The fraction of total indomethacin and metabolite excreted in urine as indomethacin glucuronide (a) and O-desmethyl-indomethacin (b) in urine collected for 24 h after drug dosing does not reflect the relative contributions of the competing elimination pathways observed later in life when the course of treatment is completed. Group assignment based on metabolite excretion patterns are more readily apparent from total cumulative urine recoveries upon completion of treatment, and are not readily apparent with short-term collection periods earlier in life. White circles represent the Group 1 presented in Fig. 1, whereas gray circles and black circles represent Groups 2 and 3, respectively

The percentage of total IND dose recovered in the urine was higher in the high ODM group (35.7%) compared to the other groups (7.7 and 7.2%), and associated with PNA at the end of urine collection (r2 = 0.497; p = 0.002). There were no statistically significant differences in demographics between the three metabolic groups, but infants in Group 3 (high ODM excretions) tended to be older in gestational age and PNA. In addition, Group 2 was majority African American. None of the infants were concomitantly treated with drugs which induce (phenobarbital, rifampin) or inhibit (fluconazole) the major indomethacin metabolic enzymes.

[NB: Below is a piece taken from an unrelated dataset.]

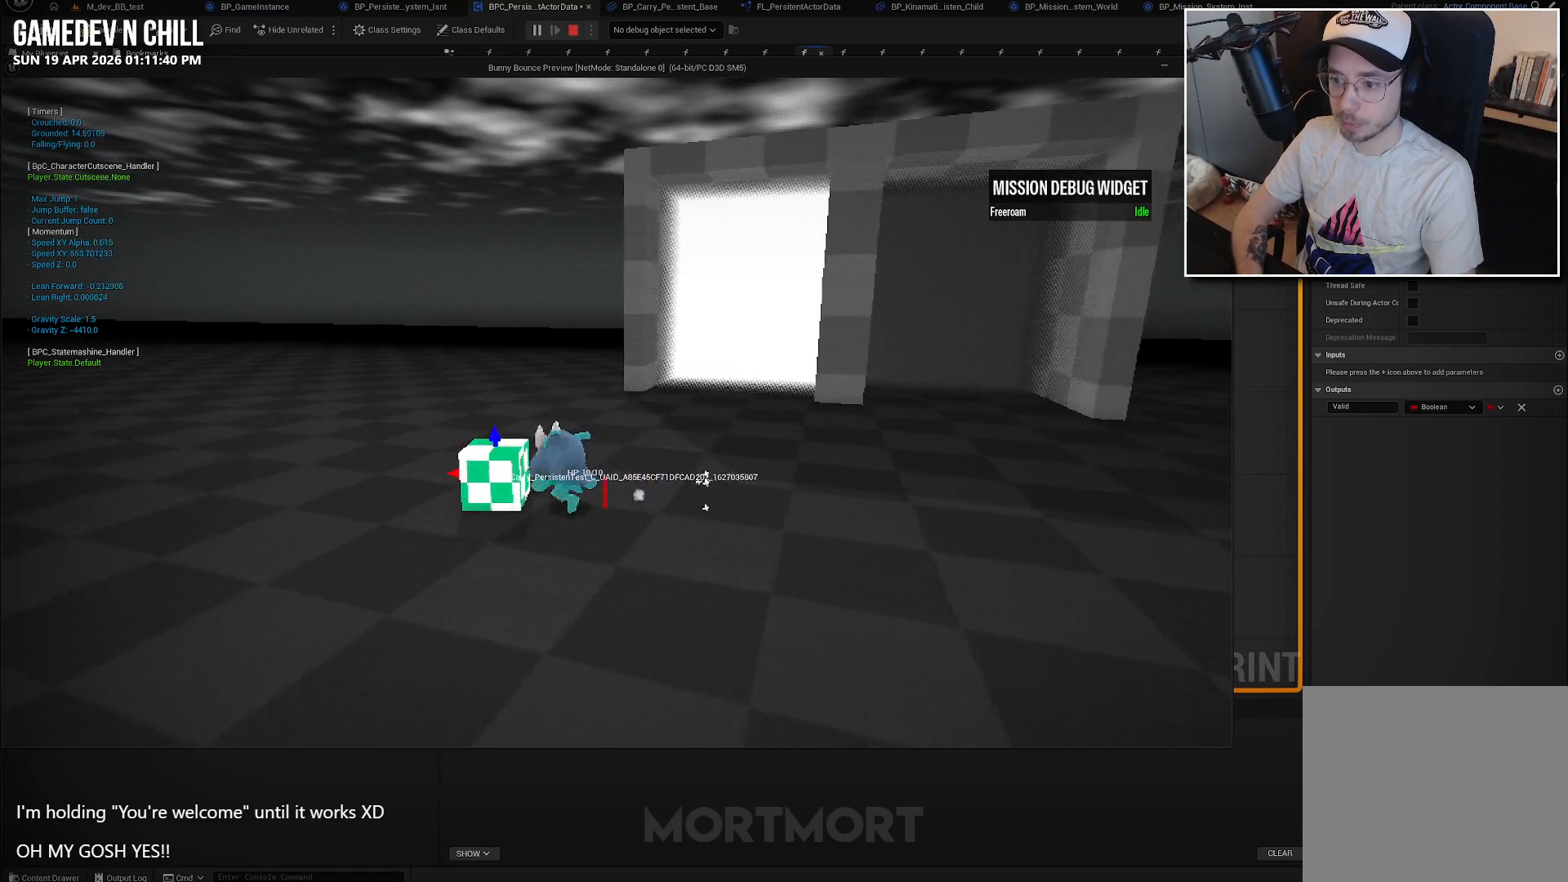
{"buttons": [], "left_stick": "down-left", "right_stick": "center", "events": [[300, "Y", "down"], [433, "Y", "up"], [466, "left_stick", "down-left"]]}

There was one infant who failed to close their PDA and required surgical ligation in Group 3. There was one infant diagnosed with severe IVH (Grade IV) in Group 2.

Discussion

Changes in the relative contributions of competing biotransformation pathways over time will not be captured by sampling strategies limited to the first 24 h after treatment begins. Although labor intensive, the data collected from longitudinal designs provide valuable new insights into the developmental changes occurring over a course of treatment and should be considered in the design of future drug studies in this population. The observation of distinct developmental patterns for IND clearance pathways implies that different dosing strategies may be required. Development of dosing models incorporating changes in fractional contribution of various metabolic pathways over time will allow for individualized patient dosing. If an individual patient’s IND dose is simulated a priori with this model, and subsequently refined by a urine or plasma sample, this may lead to more predictable drug exposure, efficacy, and toxicity profiles in preterm infants treated with IND for PDA.